Burton spent over 30 years intermittently translating this massive catchall of Middle Eastern folklore. In his forward he begins by discounting the laborious nature of the project as one of love, and escapism. He goes on to describe how the reading of such tales helped alleviate the excruciating boredom of his “long years of official banishment to the luxuriant and deadly deserts of Western Africa, and to the dull and dreary half clearings of South America.”
Burton further describes how, among the largely illiterate Islamic nations in which he travelled as a holy man, teacher, and doctor, fireside recitations of tales from this mythic canon, made him more than a welcome visitor, but a sought after guest.
That is all fascinating in its own right.

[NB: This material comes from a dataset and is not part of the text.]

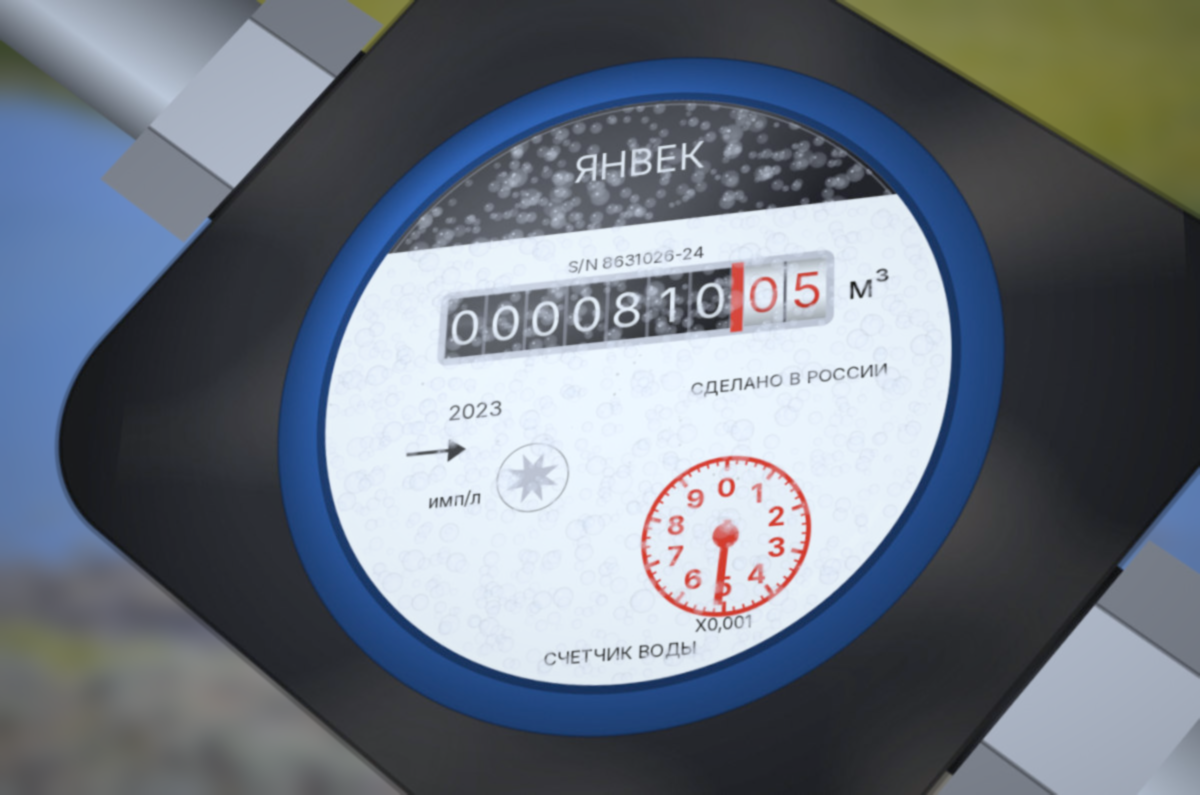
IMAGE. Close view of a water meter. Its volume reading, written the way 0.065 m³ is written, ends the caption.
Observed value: 810.055 m³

But then Burton finishes his introduction—after giving credit to two literary colleagues—by attacking the ‘pop culture’ of his day:
Professional ambition suggested that literary labours, unpopular with the vulgar and half educated, are not likely to help a man up the ladder of promotion…professionally speaking, I was not a success, and at the same time, I had no cause to be ashamed of my failure. In our day, when we live under a despotism of the lower “middle class” Philister who can pardon anything but superiority, the prizes of competitive services are monopolized by certain “pets” of the Mediocratie, and prime favorites of that jealous and potent majority—the Mediocrities who know “no nonsense about merit.” It is hard for an outsider to realize how perfect is the monopoly of common place, and to comprehend how fatal a stumbling stone that man sets in the way of his advancement who dares to think for himself, or who knows more or who does more than the mob of gentlemen employee who know very little and who de even less.
Sir Richard Francis Burton, 1884
I thought that ‘Old Dick the Rogue’, odd man out in Her Majesty’s Imperial Service, would approve of my quoting him at length to a number of like-minded writers and online apostates in an age of vulgar mob rule and publishing bias that he would certainly feel uncomfortably familiar with. Let us not forget his reminder of the importance of fantasy to a person whose sense of honor is incompatible with the world in which he finds himself adrift.